What is a Pension Plan?

Definition: A pension plan is a retirement plan where the employer is contractually obligated to provide benefits for its employees when they retire. True pension plans are less popular today than they were 40 years ago because of the overwhelming costs to fund them.

What Does Pension Plan Mean?

Still, there are many different types of pension plans, but the most common are completely funded by the employer. This means the employee just has to maintain his employment and the employer funds the retirement plan for the employee. Since this type of plan is extremely costly to the employer, many companies have moved to a jointly funded plan where the employees have to contribute a small percentage of the payments.

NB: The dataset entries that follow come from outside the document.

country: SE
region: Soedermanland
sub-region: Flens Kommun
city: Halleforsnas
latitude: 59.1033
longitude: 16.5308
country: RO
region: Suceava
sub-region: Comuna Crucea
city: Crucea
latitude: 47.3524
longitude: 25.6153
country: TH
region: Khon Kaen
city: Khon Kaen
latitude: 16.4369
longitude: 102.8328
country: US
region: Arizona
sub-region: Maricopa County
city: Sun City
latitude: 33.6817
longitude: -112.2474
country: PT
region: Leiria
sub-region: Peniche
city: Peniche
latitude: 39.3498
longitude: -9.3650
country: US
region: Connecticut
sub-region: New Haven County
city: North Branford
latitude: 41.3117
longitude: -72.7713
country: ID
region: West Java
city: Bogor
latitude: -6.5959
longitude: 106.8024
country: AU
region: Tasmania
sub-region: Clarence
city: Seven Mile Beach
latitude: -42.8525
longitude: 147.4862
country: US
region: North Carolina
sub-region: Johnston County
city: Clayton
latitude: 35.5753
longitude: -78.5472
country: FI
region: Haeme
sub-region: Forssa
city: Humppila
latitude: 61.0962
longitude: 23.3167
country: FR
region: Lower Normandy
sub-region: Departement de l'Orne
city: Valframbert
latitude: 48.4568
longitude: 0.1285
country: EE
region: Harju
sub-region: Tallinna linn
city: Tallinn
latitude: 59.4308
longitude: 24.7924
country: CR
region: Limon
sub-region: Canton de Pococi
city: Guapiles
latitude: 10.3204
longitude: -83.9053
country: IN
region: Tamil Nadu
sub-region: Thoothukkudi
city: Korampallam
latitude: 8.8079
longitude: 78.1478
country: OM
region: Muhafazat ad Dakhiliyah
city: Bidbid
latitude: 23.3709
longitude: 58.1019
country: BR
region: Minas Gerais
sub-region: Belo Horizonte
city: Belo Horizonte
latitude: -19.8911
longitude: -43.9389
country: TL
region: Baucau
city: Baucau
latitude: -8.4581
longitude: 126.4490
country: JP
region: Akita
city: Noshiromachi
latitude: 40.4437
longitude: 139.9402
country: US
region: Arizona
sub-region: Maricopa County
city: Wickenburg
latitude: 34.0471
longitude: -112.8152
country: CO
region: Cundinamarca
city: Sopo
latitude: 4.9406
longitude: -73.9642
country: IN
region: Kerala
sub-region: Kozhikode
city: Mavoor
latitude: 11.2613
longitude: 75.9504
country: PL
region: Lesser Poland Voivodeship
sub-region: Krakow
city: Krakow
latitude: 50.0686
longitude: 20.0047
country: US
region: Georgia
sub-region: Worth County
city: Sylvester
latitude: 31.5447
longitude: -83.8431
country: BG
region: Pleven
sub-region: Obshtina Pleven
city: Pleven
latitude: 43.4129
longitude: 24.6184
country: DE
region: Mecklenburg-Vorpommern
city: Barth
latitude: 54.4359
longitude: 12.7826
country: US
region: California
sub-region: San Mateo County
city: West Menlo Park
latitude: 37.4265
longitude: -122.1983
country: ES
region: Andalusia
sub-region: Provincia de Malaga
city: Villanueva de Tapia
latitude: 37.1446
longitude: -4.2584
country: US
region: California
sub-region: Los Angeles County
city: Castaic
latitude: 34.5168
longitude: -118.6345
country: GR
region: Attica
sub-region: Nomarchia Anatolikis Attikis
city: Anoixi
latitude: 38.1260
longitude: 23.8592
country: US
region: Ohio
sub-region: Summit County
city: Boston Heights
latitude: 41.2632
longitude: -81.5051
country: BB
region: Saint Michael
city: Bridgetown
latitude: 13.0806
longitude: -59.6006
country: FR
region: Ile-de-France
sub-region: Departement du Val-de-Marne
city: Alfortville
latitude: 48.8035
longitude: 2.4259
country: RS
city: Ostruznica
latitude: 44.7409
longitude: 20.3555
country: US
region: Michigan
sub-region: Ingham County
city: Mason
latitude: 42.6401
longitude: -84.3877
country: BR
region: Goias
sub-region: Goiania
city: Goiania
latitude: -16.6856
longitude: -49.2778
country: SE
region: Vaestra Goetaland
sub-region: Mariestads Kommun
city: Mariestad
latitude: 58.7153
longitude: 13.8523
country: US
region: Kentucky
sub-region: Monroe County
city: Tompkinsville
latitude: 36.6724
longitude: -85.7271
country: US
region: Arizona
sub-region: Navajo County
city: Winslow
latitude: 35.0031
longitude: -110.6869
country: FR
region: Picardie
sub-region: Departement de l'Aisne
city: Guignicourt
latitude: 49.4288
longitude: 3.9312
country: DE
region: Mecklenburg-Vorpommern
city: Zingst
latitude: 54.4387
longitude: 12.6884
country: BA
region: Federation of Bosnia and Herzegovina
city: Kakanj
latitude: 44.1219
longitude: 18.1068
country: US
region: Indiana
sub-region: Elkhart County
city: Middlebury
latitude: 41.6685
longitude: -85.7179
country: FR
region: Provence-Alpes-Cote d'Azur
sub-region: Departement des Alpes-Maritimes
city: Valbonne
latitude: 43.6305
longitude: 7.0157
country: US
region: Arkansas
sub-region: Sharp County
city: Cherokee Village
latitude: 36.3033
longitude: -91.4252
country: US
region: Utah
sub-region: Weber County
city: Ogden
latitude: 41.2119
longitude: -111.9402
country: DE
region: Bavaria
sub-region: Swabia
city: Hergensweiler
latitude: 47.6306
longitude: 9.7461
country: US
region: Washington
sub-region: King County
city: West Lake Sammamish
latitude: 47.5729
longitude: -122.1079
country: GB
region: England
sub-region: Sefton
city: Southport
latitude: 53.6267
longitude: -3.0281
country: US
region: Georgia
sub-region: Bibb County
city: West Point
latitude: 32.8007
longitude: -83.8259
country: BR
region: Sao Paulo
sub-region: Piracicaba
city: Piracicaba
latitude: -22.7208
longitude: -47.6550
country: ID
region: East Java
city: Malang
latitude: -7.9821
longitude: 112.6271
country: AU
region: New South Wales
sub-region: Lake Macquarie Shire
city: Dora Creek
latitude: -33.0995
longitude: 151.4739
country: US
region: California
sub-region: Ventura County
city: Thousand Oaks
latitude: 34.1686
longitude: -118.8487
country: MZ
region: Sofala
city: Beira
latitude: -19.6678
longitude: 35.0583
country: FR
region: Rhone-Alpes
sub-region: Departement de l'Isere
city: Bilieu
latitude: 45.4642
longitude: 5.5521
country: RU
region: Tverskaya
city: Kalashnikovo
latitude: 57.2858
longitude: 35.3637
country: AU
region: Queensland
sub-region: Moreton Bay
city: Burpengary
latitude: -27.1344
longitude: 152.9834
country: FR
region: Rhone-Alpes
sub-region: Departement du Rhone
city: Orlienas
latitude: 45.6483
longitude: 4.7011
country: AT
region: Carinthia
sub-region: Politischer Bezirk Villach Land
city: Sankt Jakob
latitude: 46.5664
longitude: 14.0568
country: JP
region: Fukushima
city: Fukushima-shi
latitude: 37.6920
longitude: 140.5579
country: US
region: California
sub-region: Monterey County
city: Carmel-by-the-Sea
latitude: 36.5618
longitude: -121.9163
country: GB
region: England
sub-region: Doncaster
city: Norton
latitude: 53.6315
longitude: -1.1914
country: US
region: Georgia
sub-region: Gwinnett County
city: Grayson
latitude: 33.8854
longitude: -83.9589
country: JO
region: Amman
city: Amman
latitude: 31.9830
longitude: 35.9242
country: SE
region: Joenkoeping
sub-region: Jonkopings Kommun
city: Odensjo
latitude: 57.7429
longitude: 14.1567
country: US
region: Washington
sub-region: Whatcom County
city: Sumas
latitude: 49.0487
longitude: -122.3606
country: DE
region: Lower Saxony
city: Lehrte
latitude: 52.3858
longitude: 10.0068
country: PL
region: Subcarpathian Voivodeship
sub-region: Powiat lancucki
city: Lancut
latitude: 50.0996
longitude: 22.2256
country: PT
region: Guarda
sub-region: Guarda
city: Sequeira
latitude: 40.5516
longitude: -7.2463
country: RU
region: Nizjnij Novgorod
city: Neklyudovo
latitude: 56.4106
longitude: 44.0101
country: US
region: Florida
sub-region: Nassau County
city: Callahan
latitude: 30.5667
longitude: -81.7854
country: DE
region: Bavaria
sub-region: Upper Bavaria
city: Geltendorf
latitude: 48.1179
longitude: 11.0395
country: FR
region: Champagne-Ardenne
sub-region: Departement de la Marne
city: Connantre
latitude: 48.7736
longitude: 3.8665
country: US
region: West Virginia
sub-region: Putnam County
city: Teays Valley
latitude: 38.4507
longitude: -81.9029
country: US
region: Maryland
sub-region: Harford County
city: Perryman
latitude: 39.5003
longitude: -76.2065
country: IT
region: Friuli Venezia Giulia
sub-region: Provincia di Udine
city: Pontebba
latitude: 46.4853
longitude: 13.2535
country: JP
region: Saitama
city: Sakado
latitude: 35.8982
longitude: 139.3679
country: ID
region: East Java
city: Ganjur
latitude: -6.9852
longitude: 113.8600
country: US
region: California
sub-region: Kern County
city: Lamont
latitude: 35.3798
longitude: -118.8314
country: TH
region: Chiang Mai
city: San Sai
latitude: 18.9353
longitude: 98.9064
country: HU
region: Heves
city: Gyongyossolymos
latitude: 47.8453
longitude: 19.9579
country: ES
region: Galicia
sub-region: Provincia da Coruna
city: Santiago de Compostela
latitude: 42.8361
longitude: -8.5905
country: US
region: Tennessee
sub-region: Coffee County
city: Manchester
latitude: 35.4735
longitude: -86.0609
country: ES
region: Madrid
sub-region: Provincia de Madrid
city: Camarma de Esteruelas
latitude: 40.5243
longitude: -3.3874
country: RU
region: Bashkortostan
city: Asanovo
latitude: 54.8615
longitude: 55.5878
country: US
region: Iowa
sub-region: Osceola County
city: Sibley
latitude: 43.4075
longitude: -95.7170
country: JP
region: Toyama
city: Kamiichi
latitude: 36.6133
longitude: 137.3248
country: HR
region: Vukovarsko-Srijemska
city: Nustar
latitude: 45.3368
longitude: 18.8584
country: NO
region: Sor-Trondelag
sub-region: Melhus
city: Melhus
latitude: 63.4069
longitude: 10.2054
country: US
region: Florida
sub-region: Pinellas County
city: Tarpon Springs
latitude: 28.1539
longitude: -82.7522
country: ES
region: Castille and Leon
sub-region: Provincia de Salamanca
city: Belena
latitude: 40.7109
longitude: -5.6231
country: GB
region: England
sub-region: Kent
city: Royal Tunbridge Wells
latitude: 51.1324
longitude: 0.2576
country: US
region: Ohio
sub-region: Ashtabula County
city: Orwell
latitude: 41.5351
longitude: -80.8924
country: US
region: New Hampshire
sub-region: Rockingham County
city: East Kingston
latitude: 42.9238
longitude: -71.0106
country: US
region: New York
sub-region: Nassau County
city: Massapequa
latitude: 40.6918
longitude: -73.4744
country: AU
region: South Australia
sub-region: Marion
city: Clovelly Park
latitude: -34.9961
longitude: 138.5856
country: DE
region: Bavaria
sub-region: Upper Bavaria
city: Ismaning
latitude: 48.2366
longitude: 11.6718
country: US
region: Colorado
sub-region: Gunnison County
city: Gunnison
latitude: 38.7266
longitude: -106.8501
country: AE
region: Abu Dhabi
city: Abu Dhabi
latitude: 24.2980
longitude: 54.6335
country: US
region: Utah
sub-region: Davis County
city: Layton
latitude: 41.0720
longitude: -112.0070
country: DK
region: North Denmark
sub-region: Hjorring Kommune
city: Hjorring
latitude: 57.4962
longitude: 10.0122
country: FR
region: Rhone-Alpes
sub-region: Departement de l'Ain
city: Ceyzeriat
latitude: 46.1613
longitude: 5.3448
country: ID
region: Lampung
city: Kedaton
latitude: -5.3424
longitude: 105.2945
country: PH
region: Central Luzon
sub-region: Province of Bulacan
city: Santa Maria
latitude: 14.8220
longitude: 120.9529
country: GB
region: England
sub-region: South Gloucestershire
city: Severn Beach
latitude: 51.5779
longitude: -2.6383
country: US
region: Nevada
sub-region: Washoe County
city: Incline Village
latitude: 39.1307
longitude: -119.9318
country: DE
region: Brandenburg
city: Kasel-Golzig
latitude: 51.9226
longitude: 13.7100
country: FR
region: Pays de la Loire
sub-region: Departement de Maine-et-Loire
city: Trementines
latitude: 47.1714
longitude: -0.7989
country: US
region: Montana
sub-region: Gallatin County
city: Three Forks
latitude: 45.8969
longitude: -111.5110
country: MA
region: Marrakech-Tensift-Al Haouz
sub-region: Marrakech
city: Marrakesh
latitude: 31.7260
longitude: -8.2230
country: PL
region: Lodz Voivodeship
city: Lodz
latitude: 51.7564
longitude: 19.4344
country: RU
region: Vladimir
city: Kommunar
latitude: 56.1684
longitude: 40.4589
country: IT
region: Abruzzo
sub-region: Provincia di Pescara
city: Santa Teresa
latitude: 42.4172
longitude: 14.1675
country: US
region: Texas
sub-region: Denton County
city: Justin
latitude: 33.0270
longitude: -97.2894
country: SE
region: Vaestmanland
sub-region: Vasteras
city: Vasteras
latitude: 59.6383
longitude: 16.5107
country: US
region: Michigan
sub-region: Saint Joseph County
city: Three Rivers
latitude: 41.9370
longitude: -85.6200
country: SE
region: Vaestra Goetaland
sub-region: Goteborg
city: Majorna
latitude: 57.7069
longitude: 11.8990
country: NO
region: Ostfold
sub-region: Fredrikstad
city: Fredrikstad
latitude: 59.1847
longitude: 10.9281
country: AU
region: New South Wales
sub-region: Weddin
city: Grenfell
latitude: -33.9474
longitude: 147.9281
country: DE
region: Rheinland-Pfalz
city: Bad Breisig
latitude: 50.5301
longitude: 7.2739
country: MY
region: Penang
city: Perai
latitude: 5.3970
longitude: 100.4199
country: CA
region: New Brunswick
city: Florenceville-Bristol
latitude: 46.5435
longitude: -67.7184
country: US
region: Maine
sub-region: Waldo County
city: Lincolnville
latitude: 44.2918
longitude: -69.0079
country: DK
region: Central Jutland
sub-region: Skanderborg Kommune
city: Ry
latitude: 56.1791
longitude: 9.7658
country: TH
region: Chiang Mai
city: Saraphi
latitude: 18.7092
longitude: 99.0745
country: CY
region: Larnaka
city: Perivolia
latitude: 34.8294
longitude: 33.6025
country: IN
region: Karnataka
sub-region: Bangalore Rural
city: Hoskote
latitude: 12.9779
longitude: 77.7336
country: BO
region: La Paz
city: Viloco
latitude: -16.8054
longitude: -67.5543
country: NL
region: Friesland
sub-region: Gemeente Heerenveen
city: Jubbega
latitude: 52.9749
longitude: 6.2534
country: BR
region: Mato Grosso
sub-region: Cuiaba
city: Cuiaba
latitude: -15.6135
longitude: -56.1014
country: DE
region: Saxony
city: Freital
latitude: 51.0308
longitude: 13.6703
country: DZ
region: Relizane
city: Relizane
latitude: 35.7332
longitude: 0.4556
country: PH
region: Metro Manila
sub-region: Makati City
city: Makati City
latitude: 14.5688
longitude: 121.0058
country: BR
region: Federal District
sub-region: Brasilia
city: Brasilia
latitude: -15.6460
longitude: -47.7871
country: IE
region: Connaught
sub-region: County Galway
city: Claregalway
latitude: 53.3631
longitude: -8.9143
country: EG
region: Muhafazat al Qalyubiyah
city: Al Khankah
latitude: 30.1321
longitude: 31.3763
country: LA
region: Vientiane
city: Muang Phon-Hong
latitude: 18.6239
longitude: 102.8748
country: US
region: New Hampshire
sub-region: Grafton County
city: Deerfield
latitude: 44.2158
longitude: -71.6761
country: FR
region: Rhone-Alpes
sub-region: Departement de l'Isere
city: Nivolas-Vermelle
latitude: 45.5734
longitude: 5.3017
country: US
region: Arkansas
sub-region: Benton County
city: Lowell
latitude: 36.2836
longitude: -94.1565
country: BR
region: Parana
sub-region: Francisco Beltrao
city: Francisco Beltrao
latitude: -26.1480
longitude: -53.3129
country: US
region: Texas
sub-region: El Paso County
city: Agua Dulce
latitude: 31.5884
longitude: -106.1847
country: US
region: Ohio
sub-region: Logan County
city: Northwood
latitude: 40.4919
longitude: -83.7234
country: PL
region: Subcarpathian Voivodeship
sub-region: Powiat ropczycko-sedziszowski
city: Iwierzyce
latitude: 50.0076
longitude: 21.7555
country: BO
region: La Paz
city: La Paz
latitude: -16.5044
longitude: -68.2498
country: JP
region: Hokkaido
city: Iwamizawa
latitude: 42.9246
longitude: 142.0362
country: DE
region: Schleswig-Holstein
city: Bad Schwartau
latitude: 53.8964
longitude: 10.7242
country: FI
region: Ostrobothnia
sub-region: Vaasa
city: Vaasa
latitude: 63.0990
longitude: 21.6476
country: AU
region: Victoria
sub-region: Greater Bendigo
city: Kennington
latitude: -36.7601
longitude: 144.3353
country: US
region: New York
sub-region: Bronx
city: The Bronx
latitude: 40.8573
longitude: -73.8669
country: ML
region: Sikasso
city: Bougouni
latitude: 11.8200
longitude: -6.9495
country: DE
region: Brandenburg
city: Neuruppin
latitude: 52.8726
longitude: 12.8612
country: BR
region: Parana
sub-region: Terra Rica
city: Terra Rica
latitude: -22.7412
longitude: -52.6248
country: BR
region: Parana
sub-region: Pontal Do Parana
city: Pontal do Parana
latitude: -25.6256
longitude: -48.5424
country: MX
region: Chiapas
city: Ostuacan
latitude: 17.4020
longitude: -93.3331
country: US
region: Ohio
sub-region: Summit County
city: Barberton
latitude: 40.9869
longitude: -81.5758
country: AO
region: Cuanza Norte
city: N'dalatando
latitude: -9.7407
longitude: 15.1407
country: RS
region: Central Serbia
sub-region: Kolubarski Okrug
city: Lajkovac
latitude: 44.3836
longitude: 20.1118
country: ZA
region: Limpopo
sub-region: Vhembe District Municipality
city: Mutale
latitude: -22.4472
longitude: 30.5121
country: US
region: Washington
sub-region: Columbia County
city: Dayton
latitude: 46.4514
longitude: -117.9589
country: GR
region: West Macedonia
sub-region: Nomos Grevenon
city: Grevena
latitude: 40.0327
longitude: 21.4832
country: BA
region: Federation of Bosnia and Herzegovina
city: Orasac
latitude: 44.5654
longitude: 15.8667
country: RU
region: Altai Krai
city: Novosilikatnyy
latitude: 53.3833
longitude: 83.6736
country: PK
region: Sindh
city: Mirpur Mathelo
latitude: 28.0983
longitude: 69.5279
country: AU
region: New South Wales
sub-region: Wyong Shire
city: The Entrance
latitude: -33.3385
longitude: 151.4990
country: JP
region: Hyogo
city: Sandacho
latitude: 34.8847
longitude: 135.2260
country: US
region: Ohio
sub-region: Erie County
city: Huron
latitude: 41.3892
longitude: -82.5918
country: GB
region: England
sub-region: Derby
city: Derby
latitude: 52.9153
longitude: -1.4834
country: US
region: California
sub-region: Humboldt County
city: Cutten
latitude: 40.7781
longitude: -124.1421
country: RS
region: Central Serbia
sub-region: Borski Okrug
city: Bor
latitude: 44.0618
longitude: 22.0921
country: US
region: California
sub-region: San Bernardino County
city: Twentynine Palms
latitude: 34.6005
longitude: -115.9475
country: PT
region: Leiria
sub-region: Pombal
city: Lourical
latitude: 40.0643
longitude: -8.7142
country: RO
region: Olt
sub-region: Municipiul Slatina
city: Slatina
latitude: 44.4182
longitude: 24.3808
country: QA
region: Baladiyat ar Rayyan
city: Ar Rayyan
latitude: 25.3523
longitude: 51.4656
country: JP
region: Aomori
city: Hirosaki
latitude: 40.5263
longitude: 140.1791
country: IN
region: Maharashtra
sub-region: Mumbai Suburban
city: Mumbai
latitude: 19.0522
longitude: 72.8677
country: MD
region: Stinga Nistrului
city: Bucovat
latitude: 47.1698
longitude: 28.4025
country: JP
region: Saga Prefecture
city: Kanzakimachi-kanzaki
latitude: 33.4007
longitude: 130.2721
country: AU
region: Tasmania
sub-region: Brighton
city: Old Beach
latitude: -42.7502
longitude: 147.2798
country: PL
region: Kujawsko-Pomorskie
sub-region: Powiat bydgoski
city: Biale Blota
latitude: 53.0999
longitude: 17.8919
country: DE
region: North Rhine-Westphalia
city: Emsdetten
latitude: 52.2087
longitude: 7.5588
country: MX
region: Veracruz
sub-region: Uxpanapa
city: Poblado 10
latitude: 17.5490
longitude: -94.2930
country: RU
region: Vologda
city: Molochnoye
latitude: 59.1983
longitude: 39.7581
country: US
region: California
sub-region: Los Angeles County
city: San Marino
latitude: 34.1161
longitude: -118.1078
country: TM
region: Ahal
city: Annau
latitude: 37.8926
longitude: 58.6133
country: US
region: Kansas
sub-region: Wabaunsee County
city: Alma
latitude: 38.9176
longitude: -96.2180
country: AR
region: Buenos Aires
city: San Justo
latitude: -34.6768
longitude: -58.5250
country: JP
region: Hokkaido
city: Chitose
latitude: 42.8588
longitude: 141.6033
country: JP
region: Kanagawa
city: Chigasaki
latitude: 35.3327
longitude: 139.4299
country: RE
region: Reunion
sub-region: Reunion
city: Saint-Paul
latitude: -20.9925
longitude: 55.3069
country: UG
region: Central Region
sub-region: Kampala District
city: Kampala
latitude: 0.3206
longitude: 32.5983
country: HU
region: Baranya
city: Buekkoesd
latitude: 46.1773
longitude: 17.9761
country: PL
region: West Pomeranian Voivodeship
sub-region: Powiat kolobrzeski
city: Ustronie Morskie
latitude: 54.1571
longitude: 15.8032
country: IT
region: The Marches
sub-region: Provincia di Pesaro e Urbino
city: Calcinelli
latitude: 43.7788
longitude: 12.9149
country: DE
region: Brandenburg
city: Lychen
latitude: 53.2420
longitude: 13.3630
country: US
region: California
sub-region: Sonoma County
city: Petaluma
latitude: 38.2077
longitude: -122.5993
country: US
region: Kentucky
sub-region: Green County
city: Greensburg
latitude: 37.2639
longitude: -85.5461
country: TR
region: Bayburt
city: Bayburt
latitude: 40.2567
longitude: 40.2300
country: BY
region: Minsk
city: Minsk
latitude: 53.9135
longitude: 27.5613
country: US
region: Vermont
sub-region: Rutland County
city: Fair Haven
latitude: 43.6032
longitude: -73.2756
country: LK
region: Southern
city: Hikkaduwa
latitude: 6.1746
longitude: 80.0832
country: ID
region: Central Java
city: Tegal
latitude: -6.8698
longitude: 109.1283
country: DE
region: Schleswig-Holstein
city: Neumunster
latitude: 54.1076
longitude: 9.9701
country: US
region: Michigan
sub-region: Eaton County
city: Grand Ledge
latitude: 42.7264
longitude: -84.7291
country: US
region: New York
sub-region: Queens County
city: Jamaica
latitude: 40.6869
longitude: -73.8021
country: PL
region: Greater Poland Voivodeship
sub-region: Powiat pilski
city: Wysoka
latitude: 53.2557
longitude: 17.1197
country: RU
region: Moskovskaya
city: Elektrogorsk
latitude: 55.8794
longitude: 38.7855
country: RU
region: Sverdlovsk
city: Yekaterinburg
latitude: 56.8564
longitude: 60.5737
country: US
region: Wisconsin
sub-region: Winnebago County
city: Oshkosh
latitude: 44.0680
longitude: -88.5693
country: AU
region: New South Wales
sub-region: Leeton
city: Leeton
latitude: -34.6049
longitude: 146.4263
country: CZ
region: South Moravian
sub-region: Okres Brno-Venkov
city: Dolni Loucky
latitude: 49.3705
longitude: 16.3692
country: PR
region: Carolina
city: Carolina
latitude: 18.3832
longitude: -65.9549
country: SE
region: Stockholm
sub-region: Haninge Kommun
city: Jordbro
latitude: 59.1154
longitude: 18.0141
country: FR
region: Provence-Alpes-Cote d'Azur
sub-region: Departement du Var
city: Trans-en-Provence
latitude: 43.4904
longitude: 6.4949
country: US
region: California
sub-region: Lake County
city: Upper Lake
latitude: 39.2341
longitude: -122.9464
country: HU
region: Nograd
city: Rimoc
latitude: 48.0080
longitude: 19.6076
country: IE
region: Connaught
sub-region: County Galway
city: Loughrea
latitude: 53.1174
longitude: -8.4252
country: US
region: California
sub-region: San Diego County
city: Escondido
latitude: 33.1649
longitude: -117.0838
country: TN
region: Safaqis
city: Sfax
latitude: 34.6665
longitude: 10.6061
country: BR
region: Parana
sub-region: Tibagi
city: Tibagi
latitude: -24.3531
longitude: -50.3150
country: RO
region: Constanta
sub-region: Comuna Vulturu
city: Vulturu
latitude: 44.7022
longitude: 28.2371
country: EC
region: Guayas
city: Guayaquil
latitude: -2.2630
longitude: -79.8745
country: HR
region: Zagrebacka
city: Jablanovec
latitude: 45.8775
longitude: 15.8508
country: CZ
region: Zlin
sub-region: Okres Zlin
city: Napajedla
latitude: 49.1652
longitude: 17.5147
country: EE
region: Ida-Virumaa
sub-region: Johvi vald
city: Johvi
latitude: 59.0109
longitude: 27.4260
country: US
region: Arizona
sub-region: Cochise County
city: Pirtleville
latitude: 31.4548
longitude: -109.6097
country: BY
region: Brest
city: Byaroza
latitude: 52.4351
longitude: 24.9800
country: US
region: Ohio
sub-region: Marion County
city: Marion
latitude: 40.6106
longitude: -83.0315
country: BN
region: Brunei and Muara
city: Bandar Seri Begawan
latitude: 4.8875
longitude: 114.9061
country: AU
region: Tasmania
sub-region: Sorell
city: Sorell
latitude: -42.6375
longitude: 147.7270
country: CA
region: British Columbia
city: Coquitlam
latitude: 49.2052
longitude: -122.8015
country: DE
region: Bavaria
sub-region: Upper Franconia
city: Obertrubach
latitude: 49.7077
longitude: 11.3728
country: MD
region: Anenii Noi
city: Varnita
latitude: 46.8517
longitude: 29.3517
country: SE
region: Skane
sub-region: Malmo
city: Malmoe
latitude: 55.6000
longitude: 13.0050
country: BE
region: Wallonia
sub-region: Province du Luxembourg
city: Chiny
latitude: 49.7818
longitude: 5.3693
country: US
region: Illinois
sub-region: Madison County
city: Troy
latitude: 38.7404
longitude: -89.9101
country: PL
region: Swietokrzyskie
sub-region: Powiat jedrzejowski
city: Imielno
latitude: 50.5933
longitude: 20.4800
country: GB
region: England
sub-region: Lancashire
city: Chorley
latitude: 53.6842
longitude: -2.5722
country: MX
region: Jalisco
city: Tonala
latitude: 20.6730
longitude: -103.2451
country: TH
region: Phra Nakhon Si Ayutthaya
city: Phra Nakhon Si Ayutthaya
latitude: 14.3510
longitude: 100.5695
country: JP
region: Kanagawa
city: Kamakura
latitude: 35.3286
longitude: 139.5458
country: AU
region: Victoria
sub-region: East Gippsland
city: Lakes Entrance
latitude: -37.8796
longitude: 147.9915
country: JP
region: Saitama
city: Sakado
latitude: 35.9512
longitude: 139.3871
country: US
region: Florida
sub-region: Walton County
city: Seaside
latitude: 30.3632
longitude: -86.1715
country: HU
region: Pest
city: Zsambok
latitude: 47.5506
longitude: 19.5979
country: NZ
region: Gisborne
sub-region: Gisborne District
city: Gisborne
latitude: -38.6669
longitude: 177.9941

Employers can expense these payments when they are made by debiting the pension expense account and crediting the cash account. These payments are made to the plan administrator who takes the money and invests it in pension assets to pay out to the retired employees or pension recipients.

Example

One of the most popular pension plan types is the defined pension benefit plan. The plans set the benefits the employees with receive when they retire. It’s up to the company to fund the plan to make sure the benefit obligation can be met.

In order to do this, actuaries estimate how many people will retire at future dates and how much the benefits will cost. The company must accumulate enough plan assets to cover the future obligations. If it can’t, it must record a liability on the financial statements for the amount the pension plan is underfunded. Otherwise, no liability is recorded.

The idea behind this reporting process is that the company doesn’t actually owe the money until the employees retire, so a liability shouldn’t be recorded. Plus, the plan assets should be enough to cover the cash outlays. If the plan assets aren’t enough, a liability is recorded. The opposite is true if the plan is overfunded.